I always remember the first day back at school in September as a child. Trying to pick up a pencil and write a sentence - it was as if I’d never ever done it before! The muscles in my hand that used to finely (okay not that fine as handwriting never was my strong point!) control the pencil had been reduced to ruins after 6 weeks of inactivity. Don’t get me wrong, the holidays were actually very active, but mainly in the form of playing football and cricket with my younger brother in the garden or at the beach.
I imagine I was not alone and from my years of teaching primary aged children, I KNOW that the same is true in thousands of households across the country every summer. This phenomenon has been named the Summer Slide or (as I prefer) the Summer Slump.
Now if six weeks of inactivity can have that effect on a child’s hand muscles, think what it will have on the brain! Already in the month or so since SATS, I have noticed the year 6 pupils I work with outside of school lose quite a few of the skills they had become ‘expert’ at only a short time ago. Add the summer break onto this and teachers far and wide will despairingly cry in September, ‘How on earth was this child assessed as Expected / Greater Depth?!’
So what can be done to help avoid this Slump?
Firstly, I want to stress that summer holidays should be just that - a holiday! It is important to get some quality family time, enjoy the weather if it is nice, and give children experiences that they won’t get at school. However, if we can throw in a bit of reading, some short, fun maths activities and even a bit of writing (to keep those hand muscles alive) then it’ll make a massive difference come September.
I believe the key here is doing things in short bursts. Avoid workbooks and worksheets and make activities practical. For younger children, add a notebook and pens into their games to encourage writing: menus, packing lists for holidays, recording scores of garden sports matches, anything you can think of! Take part in the Summer Reading Challenge at your local library but don’t rush it - spread it out over the whole six weeks and give your children ownership of choosing their own books to read.

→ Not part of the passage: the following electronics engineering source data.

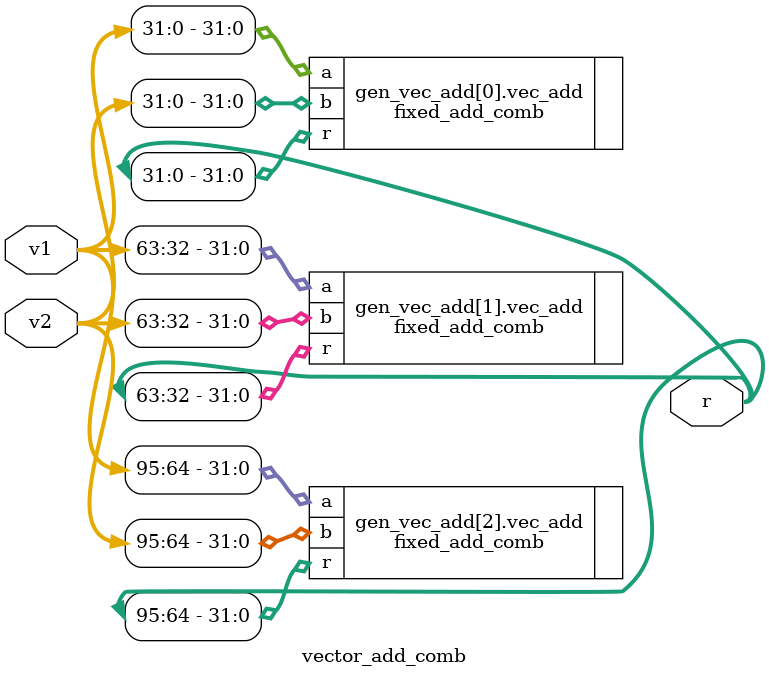
<source format=v>
`timescale 1ns / 1ps
module vector_add(
		input clk,
		input rst,
		input new_data,
		output output_valid,
		
		input [95:0] v1,
		input [95:0] v2,
		output [95:0] r
    );
	 
	genvar i;
	wire[2:0] output_v;
	generate 
		for(i = 0; i<3; i = i+1) begin : gen_vec_add
			fixed_add vec_add(
				.clk(clk),
				.rst(rst),
				.new_data(new_data),
				.output_valid(output_v[i]),
				
				.a(v1[32*i+:32]),
				.b(v2[32*i+:32]),
				.r(r[32*i+:32])
			);
		end
	endgenerate
	assign output_valid = output_v[0]&&output_v[1]&&output_v[2];

endmodule

//LATENCY:2
module vector_add_ce(
		input clk,
		input ce,
		input rst,
		input new_data,
		output output_valid,
		
		input [95:0] v1,
		input [95:0] v2,
		output [95:0] r
    );
	 
	genvar i;
	wire[2:0] output_v;
	generate 
		for(i = 0; i<3; i = i+1) begin : gen_vec_add
			fixed_add_ce vec_add_ce(
				.clk(clk),
				.ce(ce),
				.rst(rst),
				.new_data(new_data),
				.output_valid(output_v[i]),
				
				.a(v1[32*i+:32]),
				.b(v2[32*i+:32]),
				.r(r[32*i+:32])
			);
		end
	endgenerate
	assign output_valid = output_v[0]&&output_v[1]&&output_v[2];

endmodule

module vector_add_comb(
		input [95:0] v1,
		input [95:0] v2,
		output [95:0] r
    );
	 
	genvar i;
	generate 
		for(i = 0; i<3; i = i+1) begin : gen_vec_add
			fixed_add_comb vec_add(		
				.a(v1[32*i+:32]),
				.b(v2[32*i+:32]),
				.r(r[32*i+:32])
			);
		end
	endgenerate

endmodule

</source>
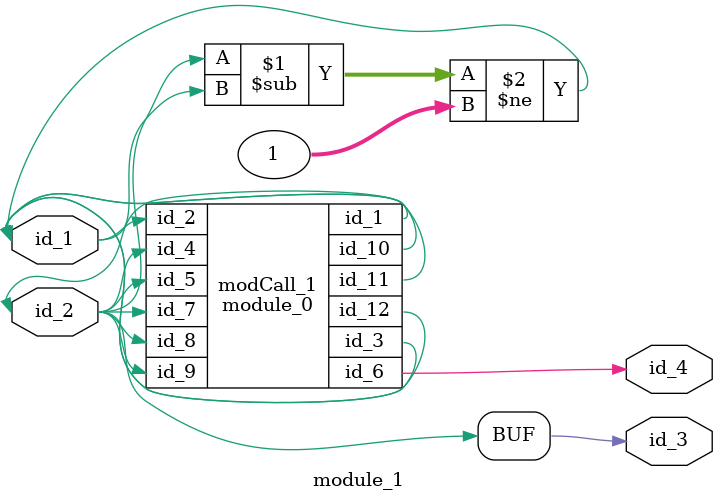
<source format=v>
module module_0 (
    id_1,
    id_2,
    id_3,
    id_4,
    id_5,
    id_6,
    id_7,
    id_8,
    id_9,
    id_10,
    id_11,
    id_12
);
  output wire id_12;
  inout wire id_11;
  output wire id_10;
  input wire id_9;
  input wire id_8;
  input wire id_7;
  output wire id_6;
  input wire id_5;
  input wire id_4;
  inout wire id_3;
  input wire id_2;
  output wire id_1;
  assign id_10 = 1;
  wire id_13;
  wire id_14;
endmodule
module module_1 (
    id_1,
    id_2,
    id_3,
    id_4
);
  output wire id_4;
  output wire id_3;
  input wire id_2;
  inout wire id_1;
  assign id_3 = id_2;
  assign id_1 = id_2 - id_1 != 1;
  module_0 modCall_1 (
      id_3,
      id_1,
      id_1,
      id_2,
      id_2,
      id_4,
      id_2,
      id_2,
      id_2,
      id_1,
      id_1,
      id_1
  );
  integer id_5;
endmodule

</source>
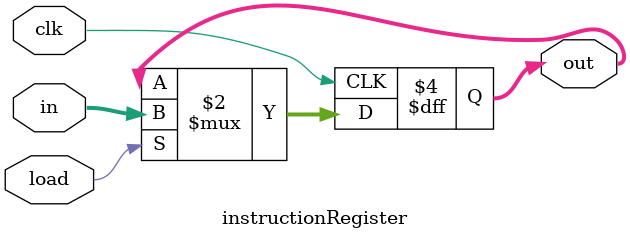
<source format=sv>
`timescale 1ns / 1ps
module instructionRegister( input logic clk, input logic load,
input logic [11:0] in,  output logic [11:0] out );

    always_ff@( posedge clk )  
        begin
            if( load )
            begin
                out <= in;
            end
        end
        
endmodule

</source>
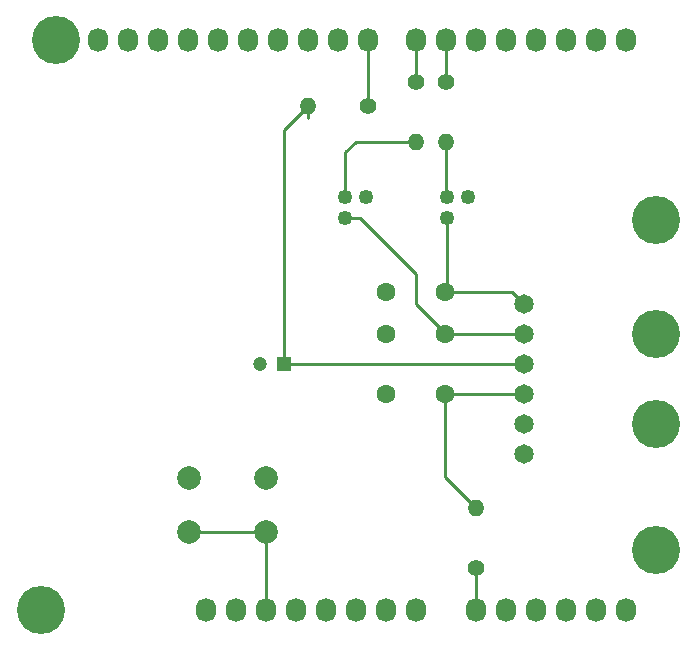
<source format=gtl>
%TF.GenerationSoftware,KiCad,Pcbnew,(5.1.9)-1*%
%TF.CreationDate,2021-02-18T13:46:49-05:00*%
%TF.ProjectId,K3NG_rotator_shield,4b334e47-5f72-46f7-9461-746f725f7368,rev?*%
%TF.SameCoordinates,Original*%
%TF.FileFunction,Copper,L1,Top*%
%TF.FilePolarity,Positive*%
%FSLAX46Y46*%
G04 Gerber Fmt 4.6, Leading zero omitted, Abs format (unit mm)*
G04 Created by KiCad (PCBNEW (5.1.9)-1) date 2021-02-18 13:46:49*
%MOMM*%
%LPD*%
G01*
G04 APERTURE LIST*
%TA.AperFunction,ComponentPad*%
%ADD10C,2.000000*%
%TD*%
%TA.AperFunction,ComponentPad*%
%ADD11C,4.064000*%
%TD*%
%TA.AperFunction,ComponentPad*%
%ADD12C,1.650000*%
%TD*%
%TA.AperFunction,ComponentPad*%
%ADD13O,1.400000X1.400000*%
%TD*%
%TA.AperFunction,ComponentPad*%
%ADD14C,1.400000*%
%TD*%
%TA.AperFunction,ComponentPad*%
%ADD15C,1.200000*%
%TD*%
%TA.AperFunction,ComponentPad*%
%ADD16R,1.200000X1.200000*%
%TD*%
%TA.AperFunction,ComponentPad*%
%ADD17C,1.600000*%
%TD*%
%TA.AperFunction,ComponentPad*%
%ADD18C,1.251000*%
%TD*%
%TA.AperFunction,ComponentPad*%
%ADD19O,1.727200X2.032000*%
%TD*%
%TA.AperFunction,Conductor*%
%ADD20C,0.250000*%
%TD*%
G04 APERTURE END LIST*
D10*
%TO.P,SW1,1*%
%TO.N,/Reset*%
X137518000Y-117221000D03*
%TO.P,SW1,2*%
%TO.N,GND*%
X137518000Y-112721000D03*
%TO.P,SW1,1*%
%TO.N,/Reset*%
X144018000Y-117221000D03*
%TO.P,SW1,2*%
%TO.N,GND*%
X144018000Y-112721000D03*
%TD*%
D11*
%TO.P,P8,1*%
%TO.N,Net-(P8-Pad1)*%
X177038000Y-108077000D03*
%TD*%
%TO.P,P8,1*%
%TO.N,Net-(P8-Pad1)*%
X177038000Y-100457000D03*
%TD*%
D12*
%TO.P,J1,6*%
%TO.N,Net-(J1-Pad6)*%
X165862000Y-110617000D03*
%TO.P,J1,5*%
%TO.N,GND*%
X165862000Y-108077000D03*
%TO.P,J1,4*%
%TO.N,/AZctlr*%
X165862000Y-105537000D03*
%TO.P,J1,3*%
%TO.N,/SPDctlr*%
X165862000Y-102997000D03*
%TO.P,J1,2*%
%TO.N,/CCWctlr*%
X165862000Y-100457000D03*
%TO.P,J1,1*%
%TO.N,/CWctlr*%
X165862000Y-97917000D03*
%TD*%
D13*
%TO.P,R4,2*%
%TO.N,Net-(Q2-Pad2)*%
X159258000Y-84201000D03*
D14*
%TO.P,R4,1*%
%TO.N,/6(\u002A\u002A)*%
X159258000Y-79121000D03*
%TD*%
D13*
%TO.P,R3,2*%
%TO.N,/SPDctlr*%
X147574000Y-81153000D03*
D14*
%TO.P,R3,1*%
%TO.N,/8*%
X152654000Y-81153000D03*
%TD*%
D13*
%TO.P,R2,2*%
%TO.N,Net-(Q1-Pad2)*%
X156718000Y-84201000D03*
D14*
%TO.P,R2,1*%
%TO.N,/7*%
X156718000Y-79121000D03*
%TD*%
D13*
%TO.P,R1,2*%
%TO.N,/AZctlr*%
X161798000Y-115189000D03*
D14*
%TO.P,R1,1*%
%TO.N,/A0*%
X161798000Y-120269000D03*
%TD*%
D15*
%TO.P,C4,2*%
%TO.N,GND*%
X143542000Y-102997000D03*
D16*
%TO.P,C4,1*%
%TO.N,/SPDctlr*%
X145542000Y-102997000D03*
%TD*%
D17*
%TO.P,C3,2*%
%TO.N,/CWctlr*%
X159178000Y-96901000D03*
%TO.P,C3,1*%
%TO.N,GND*%
X154178000Y-96901000D03*
%TD*%
%TO.P,C2,2*%
%TO.N,/CCWctlr*%
X159178000Y-100457000D03*
%TO.P,C2,1*%
%TO.N,GND*%
X154178000Y-100457000D03*
%TD*%
%TO.P,C1,2*%
%TO.N,/AZctlr*%
X159178000Y-105537000D03*
%TO.P,C1,1*%
%TO.N,GND*%
X154178000Y-105537000D03*
%TD*%
D18*
%TO.P,Q2,3*%
%TO.N,/CWctlr*%
X159376000Y-90687000D03*
%TO.P,Q2,2*%
%TO.N,Net-(Q2-Pad2)*%
X159376000Y-88891000D03*
%TO.P,Q2,1*%
%TO.N,GND*%
X161172000Y-88891000D03*
%TD*%
%TO.P,Q1,3*%
%TO.N,/CCWctlr*%
X150740000Y-90687000D03*
%TO.P,Q1,2*%
%TO.N,Net-(Q1-Pad2)*%
X150740000Y-88891000D03*
%TO.P,Q1,1*%
%TO.N,GND*%
X152536000Y-88891000D03*
%TD*%
D19*
%TO.P,P1,1*%
%TO.N,Net-(P1-Pad1)*%
X138938000Y-123825000D03*
%TO.P,P1,2*%
%TO.N,/IOREF*%
X141478000Y-123825000D03*
%TO.P,P1,3*%
%TO.N,/Reset*%
X144018000Y-123825000D03*
%TO.P,P1,4*%
%TO.N,+3V3*%
X146558000Y-123825000D03*
%TO.P,P1,5*%
%TO.N,+5V*%
X149098000Y-123825000D03*
%TO.P,P1,6*%
%TO.N,GND*%
X151638000Y-123825000D03*
%TO.P,P1,7*%
X154178000Y-123825000D03*
%TO.P,P1,8*%
%TO.N,/Vin*%
X156718000Y-123825000D03*
%TD*%
%TO.P,P2,1*%
%TO.N,/A0*%
X161798000Y-123825000D03*
%TO.P,P2,2*%
%TO.N,/A1*%
X164338000Y-123825000D03*
%TO.P,P2,3*%
%TO.N,/A2*%
X166878000Y-123825000D03*
%TO.P,P2,4*%
%TO.N,/A3*%
X169418000Y-123825000D03*
%TO.P,P2,5*%
%TO.N,/A4(SDA)*%
X171958000Y-123825000D03*
%TO.P,P2,6*%
%TO.N,/A5(SCL)*%
X174498000Y-123825000D03*
%TD*%
%TO.P,P3,1*%
%TO.N,/A5(SCL)*%
X129794000Y-75565000D03*
%TO.P,P3,2*%
%TO.N,/A4(SDA)*%
X132334000Y-75565000D03*
%TO.P,P3,3*%
%TO.N,/AREF*%
X134874000Y-75565000D03*
%TO.P,P3,4*%
%TO.N,GND*%
X137414000Y-75565000D03*
%TO.P,P3,5*%
%TO.N,/13(SCK)*%
X139954000Y-75565000D03*
%TO.P,P3,6*%
%TO.N,/12(MISO)*%
X142494000Y-75565000D03*
%TO.P,P3,7*%
%TO.N,/11(\u002A\u002A/MOSI)*%
X145034000Y-75565000D03*
%TO.P,P3,8*%
%TO.N,/10(\u002A\u002A/SS)*%
X147574000Y-75565000D03*
%TO.P,P3,9*%
%TO.N,/9(\u002A\u002A)*%
X150114000Y-75565000D03*
%TO.P,P3,10*%
%TO.N,/8*%
X152654000Y-75565000D03*
%TD*%
%TO.P,P4,1*%
%TO.N,/7*%
X156718000Y-75565000D03*
%TO.P,P4,2*%
%TO.N,/6(\u002A\u002A)*%
X159258000Y-75565000D03*
%TO.P,P4,3*%
%TO.N,/5(\u002A\u002A)*%
X161798000Y-75565000D03*
%TO.P,P4,4*%
%TO.N,/4*%
X164338000Y-75565000D03*
%TO.P,P4,5*%
%TO.N,/3(\u002A\u002A)*%
X166878000Y-75565000D03*
%TO.P,P4,6*%
%TO.N,/2*%
X169418000Y-75565000D03*
%TO.P,P4,7*%
%TO.N,/1(Tx)*%
X171958000Y-75565000D03*
%TO.P,P4,8*%
%TO.N,/0(Rx)*%
X174498000Y-75565000D03*
%TD*%
D11*
%TO.P,P5,1*%
%TO.N,Net-(P5-Pad1)*%
X124968000Y-123825000D03*
%TD*%
%TO.P,P6,1*%
%TO.N,Net-(P6-Pad1)*%
X177038000Y-118745000D03*
%TD*%
%TO.P,P7,1*%
%TO.N,Net-(P7-Pad1)*%
X126238000Y-75565000D03*
%TD*%
%TO.P,P8,1*%
%TO.N,Net-(P8-Pad1)*%
X177038000Y-90805000D03*
%TD*%
D20*
%TO.N,/Reset*%
X144018000Y-117221000D02*
X144018000Y-123825000D01*
X137518000Y-117221000D02*
X144018000Y-117221000D01*
%TO.N,/A0*%
X161798000Y-120269000D02*
X161798000Y-123825000D01*
%TO.N,/8*%
X152654000Y-75565000D02*
X152654000Y-81153000D01*
%TO.N,/7*%
X156718000Y-75565000D02*
X156718000Y-79121000D01*
%TO.N,/6(\u002A\u002A)*%
X159258000Y-75565000D02*
X159258000Y-79121000D01*
%TO.N,/CCWctlr*%
X159178000Y-100457000D02*
X165862000Y-100457000D01*
X159178000Y-100377000D02*
X159178000Y-100457000D01*
X156718000Y-97917000D02*
X159178000Y-100377000D01*
X156718000Y-95377000D02*
X156718000Y-97917000D01*
X152028000Y-90687000D02*
X156718000Y-95377000D01*
X150740000Y-90687000D02*
X152028000Y-90687000D01*
%TO.N,Net-(Q1-Pad2)*%
X156718000Y-84201000D02*
X151638000Y-84201000D01*
X150740000Y-85099000D02*
X150740000Y-88891000D01*
X151638000Y-84201000D02*
X150740000Y-85099000D01*
%TO.N,/CWctlr*%
X159376000Y-96703000D02*
X159178000Y-96901000D01*
X159376000Y-90687000D02*
X159376000Y-96703000D01*
X164846000Y-96901000D02*
X165862000Y-97917000D01*
X159178000Y-96901000D02*
X164846000Y-96901000D01*
%TO.N,Net-(Q2-Pad2)*%
X159258000Y-88773000D02*
X159376000Y-88891000D01*
X159258000Y-84201000D02*
X159258000Y-88773000D01*
%TO.N,/AZctlr*%
X159178000Y-105537000D02*
X165862000Y-105537000D01*
X159178000Y-112569000D02*
X161798000Y-115189000D01*
X159178000Y-105537000D02*
X159178000Y-112569000D01*
%TO.N,/SPDctlr*%
X147574000Y-81153000D02*
X147574000Y-82169000D01*
X147574000Y-81153000D02*
X145542000Y-83185000D01*
X145542000Y-83185000D02*
X145542000Y-102997000D01*
X145542000Y-102997000D02*
X165862000Y-102997000D01*
%TD*%
M02*

</source>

For maths, you could go over some of the skills they learnt last year and then use these in some number games and challenges. Our Number Stacks videos and games are ideal for short bursts of learning and, because they are all practical, children don’t see it as ‘work’. If you haven’t already, check out what’s on our website: www.numberstacks.co.uk
Six weeks will fly by so don’t put it off - make a promise to yourself to squeeze some short learning activities in amongst all the fun. Your child (and their new teacher!) will certainly be thankful when that first day back at school comes along and they can pick up where they left off!